Le ’prigioni’ di Daria Bignardi: "Le storie più tristi, quelle di donne"

La scrittrice e giornalista presenta lunedì al San Filippo Neri il suo ultimo libro, fra reportage e memoir "Iniziai a fare interviste nel 1988 a San Vittore. Quello della detenzione è un tema che riguarda tutti".

Le ’prigioni’ di Daria Bignardi: "Le storie più tristi, quelle di donne"

Le ’prigioni’ di Daria Bignardi: "Le storie più tristi, quelle di donne"

di Claudio Cumani

Ha portato in tv le sue conversazioni con i carcerati, ha collaborato con il giornale di San Vittore, ha accompagnato la figlia di tre mesi in parlatorio a conoscere il nonno recluso Adriano Sofri, è rimasta in contatto con molti detenuti.

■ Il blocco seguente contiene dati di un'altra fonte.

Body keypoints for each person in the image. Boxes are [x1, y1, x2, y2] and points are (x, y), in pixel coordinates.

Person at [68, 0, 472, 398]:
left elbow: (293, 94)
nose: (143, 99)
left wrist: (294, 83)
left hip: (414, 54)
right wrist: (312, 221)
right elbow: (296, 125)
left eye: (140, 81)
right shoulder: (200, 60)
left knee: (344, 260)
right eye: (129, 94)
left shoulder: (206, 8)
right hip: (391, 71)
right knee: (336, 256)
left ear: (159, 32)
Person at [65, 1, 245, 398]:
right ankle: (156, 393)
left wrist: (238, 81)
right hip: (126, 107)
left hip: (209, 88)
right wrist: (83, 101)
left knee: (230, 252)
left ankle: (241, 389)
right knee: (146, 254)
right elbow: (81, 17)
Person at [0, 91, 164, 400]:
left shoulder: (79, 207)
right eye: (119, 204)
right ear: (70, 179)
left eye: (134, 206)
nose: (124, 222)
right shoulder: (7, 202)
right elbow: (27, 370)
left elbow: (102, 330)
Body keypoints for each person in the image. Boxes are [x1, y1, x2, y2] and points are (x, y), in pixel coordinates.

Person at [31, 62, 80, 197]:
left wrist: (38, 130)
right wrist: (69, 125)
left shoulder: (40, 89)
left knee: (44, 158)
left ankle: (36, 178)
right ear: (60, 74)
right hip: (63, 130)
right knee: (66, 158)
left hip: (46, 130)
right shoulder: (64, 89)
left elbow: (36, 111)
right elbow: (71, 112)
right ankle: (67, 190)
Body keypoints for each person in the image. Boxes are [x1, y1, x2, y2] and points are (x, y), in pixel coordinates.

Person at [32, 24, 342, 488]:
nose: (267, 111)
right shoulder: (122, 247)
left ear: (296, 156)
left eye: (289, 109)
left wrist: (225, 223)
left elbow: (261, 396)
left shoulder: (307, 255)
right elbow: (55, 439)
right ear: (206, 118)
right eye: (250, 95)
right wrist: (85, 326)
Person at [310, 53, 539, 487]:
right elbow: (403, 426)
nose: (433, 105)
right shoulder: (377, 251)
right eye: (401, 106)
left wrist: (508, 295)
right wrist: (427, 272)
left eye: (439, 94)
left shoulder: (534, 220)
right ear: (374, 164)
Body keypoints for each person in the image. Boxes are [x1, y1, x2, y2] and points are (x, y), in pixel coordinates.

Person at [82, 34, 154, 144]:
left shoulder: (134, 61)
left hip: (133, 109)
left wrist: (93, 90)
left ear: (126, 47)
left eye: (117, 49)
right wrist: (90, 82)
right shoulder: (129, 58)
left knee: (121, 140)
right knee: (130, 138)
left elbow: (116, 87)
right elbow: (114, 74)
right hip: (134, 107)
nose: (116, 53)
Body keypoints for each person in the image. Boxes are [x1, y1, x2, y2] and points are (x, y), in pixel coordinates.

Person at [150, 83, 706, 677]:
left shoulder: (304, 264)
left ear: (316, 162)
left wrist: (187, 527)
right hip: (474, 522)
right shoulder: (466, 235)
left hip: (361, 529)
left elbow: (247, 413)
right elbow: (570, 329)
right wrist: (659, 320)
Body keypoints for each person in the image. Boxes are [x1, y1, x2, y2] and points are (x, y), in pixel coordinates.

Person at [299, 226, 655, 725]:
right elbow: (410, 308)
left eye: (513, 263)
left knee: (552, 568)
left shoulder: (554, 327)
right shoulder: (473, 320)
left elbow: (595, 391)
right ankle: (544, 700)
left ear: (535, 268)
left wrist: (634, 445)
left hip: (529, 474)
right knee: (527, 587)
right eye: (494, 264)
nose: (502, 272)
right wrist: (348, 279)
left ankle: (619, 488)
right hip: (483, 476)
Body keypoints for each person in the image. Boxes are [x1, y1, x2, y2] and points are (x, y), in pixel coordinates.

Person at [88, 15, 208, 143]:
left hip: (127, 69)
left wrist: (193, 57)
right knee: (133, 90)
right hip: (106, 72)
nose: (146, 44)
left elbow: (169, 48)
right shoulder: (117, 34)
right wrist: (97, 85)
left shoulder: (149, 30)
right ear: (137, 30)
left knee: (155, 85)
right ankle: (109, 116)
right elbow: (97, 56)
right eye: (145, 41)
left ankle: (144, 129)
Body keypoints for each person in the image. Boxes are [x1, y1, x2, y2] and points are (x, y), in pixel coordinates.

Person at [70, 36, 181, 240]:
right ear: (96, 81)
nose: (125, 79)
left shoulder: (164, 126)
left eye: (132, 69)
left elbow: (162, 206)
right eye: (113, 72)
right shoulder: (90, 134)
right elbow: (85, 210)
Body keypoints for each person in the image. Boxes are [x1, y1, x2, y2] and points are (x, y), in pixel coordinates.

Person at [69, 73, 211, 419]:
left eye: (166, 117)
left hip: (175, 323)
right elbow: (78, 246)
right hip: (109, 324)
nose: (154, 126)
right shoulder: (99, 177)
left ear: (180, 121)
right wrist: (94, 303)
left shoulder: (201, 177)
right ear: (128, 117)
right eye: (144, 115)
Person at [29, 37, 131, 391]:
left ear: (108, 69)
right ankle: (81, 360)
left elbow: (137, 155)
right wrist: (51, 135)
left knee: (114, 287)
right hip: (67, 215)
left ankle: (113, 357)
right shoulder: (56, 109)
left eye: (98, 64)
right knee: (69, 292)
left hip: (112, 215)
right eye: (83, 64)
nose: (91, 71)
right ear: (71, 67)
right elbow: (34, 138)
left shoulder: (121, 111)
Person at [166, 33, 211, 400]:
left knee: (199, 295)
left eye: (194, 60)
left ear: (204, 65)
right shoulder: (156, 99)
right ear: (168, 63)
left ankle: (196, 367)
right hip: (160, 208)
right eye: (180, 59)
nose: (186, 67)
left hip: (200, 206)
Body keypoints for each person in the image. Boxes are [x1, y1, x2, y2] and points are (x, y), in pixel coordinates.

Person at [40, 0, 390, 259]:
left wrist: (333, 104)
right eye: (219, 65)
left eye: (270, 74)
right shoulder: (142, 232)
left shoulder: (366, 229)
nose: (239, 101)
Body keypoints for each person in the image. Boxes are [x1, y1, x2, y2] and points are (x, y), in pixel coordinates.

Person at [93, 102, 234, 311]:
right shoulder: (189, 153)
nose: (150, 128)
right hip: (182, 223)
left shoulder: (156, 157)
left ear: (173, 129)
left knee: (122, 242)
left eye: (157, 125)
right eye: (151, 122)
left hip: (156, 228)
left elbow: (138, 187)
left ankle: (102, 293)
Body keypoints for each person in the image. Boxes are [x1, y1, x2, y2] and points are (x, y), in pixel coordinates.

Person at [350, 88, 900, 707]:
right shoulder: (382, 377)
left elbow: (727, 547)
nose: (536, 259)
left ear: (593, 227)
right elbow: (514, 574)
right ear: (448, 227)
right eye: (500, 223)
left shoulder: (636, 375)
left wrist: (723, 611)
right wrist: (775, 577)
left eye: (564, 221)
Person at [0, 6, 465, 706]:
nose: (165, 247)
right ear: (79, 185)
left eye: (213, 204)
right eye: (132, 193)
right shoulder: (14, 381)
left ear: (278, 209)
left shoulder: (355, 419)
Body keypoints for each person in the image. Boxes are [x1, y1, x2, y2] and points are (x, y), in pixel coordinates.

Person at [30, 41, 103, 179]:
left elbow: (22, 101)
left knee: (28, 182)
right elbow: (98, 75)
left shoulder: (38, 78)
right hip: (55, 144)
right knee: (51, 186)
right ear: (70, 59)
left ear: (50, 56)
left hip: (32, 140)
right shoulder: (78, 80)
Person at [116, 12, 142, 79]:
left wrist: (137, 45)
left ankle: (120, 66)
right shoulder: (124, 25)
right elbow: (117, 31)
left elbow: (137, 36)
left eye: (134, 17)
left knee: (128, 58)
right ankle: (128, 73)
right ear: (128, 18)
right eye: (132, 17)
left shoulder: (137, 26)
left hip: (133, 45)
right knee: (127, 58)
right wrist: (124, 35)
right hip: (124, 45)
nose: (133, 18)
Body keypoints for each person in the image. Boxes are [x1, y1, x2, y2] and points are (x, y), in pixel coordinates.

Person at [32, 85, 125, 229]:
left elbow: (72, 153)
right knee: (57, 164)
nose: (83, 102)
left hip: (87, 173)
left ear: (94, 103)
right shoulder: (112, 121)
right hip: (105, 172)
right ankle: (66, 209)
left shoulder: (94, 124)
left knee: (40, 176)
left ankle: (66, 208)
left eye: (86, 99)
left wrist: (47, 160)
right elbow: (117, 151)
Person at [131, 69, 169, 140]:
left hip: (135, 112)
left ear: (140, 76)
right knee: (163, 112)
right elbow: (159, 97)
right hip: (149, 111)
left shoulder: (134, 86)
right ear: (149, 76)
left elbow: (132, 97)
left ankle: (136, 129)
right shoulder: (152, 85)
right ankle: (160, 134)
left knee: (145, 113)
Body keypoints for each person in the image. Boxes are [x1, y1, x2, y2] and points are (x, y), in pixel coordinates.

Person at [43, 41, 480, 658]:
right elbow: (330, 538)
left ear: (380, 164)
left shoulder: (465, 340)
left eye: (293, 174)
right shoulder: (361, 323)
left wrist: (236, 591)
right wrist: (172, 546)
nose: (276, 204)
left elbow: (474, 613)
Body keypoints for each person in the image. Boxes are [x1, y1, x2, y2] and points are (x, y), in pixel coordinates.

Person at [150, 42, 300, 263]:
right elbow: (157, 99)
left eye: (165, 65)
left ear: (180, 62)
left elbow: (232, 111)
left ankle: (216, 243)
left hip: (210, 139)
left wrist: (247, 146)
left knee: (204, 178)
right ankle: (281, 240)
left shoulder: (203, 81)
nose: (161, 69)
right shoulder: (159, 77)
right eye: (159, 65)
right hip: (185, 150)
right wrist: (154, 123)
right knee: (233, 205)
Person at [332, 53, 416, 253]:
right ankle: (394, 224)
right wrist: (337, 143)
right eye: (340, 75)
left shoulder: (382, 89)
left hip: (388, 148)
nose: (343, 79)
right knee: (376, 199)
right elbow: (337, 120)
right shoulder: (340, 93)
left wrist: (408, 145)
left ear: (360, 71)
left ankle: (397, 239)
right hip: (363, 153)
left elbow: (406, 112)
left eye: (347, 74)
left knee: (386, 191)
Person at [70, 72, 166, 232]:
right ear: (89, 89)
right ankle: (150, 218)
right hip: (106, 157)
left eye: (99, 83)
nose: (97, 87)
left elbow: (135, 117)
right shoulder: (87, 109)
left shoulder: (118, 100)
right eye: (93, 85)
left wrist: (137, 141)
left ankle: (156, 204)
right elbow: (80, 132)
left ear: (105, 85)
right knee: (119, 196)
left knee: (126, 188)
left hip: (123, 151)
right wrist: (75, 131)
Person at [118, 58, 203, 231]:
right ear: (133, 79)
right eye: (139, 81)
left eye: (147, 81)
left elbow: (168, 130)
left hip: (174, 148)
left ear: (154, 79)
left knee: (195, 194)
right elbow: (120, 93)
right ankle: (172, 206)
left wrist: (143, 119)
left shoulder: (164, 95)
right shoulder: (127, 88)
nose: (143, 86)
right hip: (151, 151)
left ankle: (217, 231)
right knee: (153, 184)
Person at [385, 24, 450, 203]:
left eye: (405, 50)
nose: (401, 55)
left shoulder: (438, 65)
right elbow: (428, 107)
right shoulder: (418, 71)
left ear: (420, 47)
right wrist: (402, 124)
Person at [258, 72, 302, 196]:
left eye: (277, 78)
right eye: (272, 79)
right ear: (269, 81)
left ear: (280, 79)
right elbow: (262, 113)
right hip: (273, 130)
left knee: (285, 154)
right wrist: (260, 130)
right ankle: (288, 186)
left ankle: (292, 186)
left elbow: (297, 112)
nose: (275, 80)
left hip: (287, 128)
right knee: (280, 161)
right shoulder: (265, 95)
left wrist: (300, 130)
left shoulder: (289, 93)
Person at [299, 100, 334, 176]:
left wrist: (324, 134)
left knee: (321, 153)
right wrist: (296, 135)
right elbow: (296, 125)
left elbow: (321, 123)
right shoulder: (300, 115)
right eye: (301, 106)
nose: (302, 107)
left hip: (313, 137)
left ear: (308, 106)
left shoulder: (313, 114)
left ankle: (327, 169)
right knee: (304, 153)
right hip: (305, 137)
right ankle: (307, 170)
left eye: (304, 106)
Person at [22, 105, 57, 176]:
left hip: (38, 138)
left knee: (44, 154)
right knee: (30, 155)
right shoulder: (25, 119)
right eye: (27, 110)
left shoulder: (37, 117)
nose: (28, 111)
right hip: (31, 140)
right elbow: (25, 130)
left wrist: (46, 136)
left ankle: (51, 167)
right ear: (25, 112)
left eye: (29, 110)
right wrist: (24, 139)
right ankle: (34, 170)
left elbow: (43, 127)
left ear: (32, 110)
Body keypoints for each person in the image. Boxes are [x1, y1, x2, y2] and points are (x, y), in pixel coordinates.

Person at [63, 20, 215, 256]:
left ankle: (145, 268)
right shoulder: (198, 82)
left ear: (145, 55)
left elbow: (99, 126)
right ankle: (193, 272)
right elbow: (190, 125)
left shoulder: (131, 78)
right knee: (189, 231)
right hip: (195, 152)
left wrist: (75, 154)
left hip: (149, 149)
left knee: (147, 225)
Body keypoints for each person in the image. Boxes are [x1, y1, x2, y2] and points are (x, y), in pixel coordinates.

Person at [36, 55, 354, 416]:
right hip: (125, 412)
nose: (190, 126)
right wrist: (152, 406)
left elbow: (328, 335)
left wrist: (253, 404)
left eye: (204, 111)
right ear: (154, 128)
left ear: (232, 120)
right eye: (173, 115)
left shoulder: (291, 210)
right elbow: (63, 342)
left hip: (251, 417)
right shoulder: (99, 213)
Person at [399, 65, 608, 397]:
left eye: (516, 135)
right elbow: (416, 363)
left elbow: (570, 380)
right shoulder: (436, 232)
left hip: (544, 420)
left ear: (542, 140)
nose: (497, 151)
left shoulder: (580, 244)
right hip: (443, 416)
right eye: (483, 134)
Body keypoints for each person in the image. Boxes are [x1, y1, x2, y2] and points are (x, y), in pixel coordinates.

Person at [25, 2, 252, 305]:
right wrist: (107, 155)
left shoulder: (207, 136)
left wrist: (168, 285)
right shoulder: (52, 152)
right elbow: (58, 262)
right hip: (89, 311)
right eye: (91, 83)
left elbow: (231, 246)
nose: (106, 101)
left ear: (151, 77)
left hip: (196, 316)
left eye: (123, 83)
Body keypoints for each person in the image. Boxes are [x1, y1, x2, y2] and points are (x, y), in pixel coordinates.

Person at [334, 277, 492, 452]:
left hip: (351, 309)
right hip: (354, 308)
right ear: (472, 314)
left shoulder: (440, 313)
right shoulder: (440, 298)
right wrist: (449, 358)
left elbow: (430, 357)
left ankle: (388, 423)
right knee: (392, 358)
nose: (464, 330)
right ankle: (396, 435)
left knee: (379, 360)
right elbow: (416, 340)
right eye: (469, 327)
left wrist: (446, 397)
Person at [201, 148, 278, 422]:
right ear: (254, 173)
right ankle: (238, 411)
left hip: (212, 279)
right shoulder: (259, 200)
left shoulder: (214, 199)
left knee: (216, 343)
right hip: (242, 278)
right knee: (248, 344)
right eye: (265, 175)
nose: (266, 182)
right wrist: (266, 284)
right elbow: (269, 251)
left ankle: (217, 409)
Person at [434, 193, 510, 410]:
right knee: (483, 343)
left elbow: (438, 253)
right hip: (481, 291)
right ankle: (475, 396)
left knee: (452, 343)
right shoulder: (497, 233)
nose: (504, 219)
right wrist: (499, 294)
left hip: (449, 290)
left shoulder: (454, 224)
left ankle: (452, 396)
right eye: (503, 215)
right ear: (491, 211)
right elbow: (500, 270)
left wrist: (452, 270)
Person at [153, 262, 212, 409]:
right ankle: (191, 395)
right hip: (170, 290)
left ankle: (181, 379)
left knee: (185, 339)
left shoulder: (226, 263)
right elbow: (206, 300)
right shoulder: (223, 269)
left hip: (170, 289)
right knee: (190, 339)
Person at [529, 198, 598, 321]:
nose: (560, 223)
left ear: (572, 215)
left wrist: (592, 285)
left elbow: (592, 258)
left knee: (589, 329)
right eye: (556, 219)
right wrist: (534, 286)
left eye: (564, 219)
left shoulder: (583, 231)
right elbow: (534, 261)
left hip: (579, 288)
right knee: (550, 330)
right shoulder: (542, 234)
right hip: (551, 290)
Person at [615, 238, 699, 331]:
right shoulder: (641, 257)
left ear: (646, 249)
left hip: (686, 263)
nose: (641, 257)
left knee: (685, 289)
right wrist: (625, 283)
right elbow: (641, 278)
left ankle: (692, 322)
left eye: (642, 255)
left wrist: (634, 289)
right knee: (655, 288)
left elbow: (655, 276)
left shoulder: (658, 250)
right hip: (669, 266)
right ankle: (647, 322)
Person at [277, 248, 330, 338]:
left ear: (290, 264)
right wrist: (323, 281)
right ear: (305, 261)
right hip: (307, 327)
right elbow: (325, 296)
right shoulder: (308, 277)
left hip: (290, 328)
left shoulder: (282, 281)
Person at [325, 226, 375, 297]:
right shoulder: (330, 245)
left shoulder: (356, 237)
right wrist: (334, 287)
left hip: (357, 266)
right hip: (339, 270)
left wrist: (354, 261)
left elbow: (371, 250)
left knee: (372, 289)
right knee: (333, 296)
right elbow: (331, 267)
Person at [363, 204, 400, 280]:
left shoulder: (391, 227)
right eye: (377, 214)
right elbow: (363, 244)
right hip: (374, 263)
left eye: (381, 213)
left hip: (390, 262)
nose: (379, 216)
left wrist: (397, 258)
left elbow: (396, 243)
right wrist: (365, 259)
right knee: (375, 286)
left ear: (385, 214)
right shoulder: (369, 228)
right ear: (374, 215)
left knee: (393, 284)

Daria Bignardi, nella sua attività giornalistica, ha incontrato ladri, rapinatori e spacciatori ma ha parlato anche con agenti di polizia penitenziaria, giudici e direttori di istituto. Ora su quell’universo ha costruito un reportage narrativo che è al tempo stesso un memoir. O meglio, un viaggio nelle prigioni, vere o interiori che siano. Ogni prigione è un’isola (Mondadori) è il libro che la scrittrice presenta lunedì alle 18 all’oratorio San Filippo Neri, in collaborazione con la libreria della casa editrice. Dialoga con l’autrice Silvia Avallone. Dunque, un libro personale fatto di ritratti, riflessioni, cronaca e ricordi. Ma anche un libro politico perché rivolgere lo sguardo alle prigioni significa riflettere sul cuore della società. Per scriverlo, ovvero per raccontare di libertà e ingiustizie, Bignardi ha scelto di ritirarsi per qualche tempo nella minuscola isola di Linosa.

Quando è entrata per la prima volta in carcere e come si è avvicinata a questo mondo?

"Credo fosse il 1998, ci andai per fare alcune interviste a un gruppo di detenuti di San Vittore e da allora non ho più smesso di avere a che fare con questo o quel carcere".

Qual è, fra le tante, la storia più toccante che ha raccontato?

"Le vicende delle donne detenute sono sempre le più tristi perché, mentre qualche volta gli uomini hanno fuori madri o mogli che si occupano di loro, le donne sono quasi sempre abbandonate dalle famiglie. Quando poi hanno figli sono straziate dalla loro lontananza".

Qualcuno si chiede se la pena sia, in certi casi, una pratica necessaria. Che opinione ha?

"In tutti questi anni le persone con le quali ho parlato, direttori di carcere, agenti o detenuti, mi hanno spesso detto che il carcere è inutile anche perché la recidiva è altissima e pari al settanta per cento. La maggioranza di quelli che entrano in carcere da giovani imparano a delinquere sul serio".

Come va letta la figura dell’agente di custodia rispetto al carcerato?

"Gli agenti di polizia penitenziaria soffrono dei problemi del carcere insieme ai detenuti e spesso gli stessi detenuti sono coloro che meglio capiscono le loro difficoltà".

Quando le parla di prigione interiore a cosa si riferisce?

"A tutte le cose che non ci rendono liberi. E cioé le dipendenze, i dogmi, i legami tossici, le paure...".

Sovraffollamento, suicidi, incapacità di rieducare, violenza: riuscirà mai questa istituzione a risolvere qualche problema?

"Anche se non dovesse riuscirci dobbiamo sperarci e lavorare perché accada. Il carcere è un tema che riguarda tutti, come gli ospedali e la scuola".

Come continuerà la sua esperienza all’interno delle prigioni?

"Come ho fatto finora, immagino. Partecipando a questa o a quella realtà e andando dove mi portano gli incontri. In realtà non sono costante e ho bisogno di periodi di lontananza dal carcere. Ma poi ci ritorno sempre".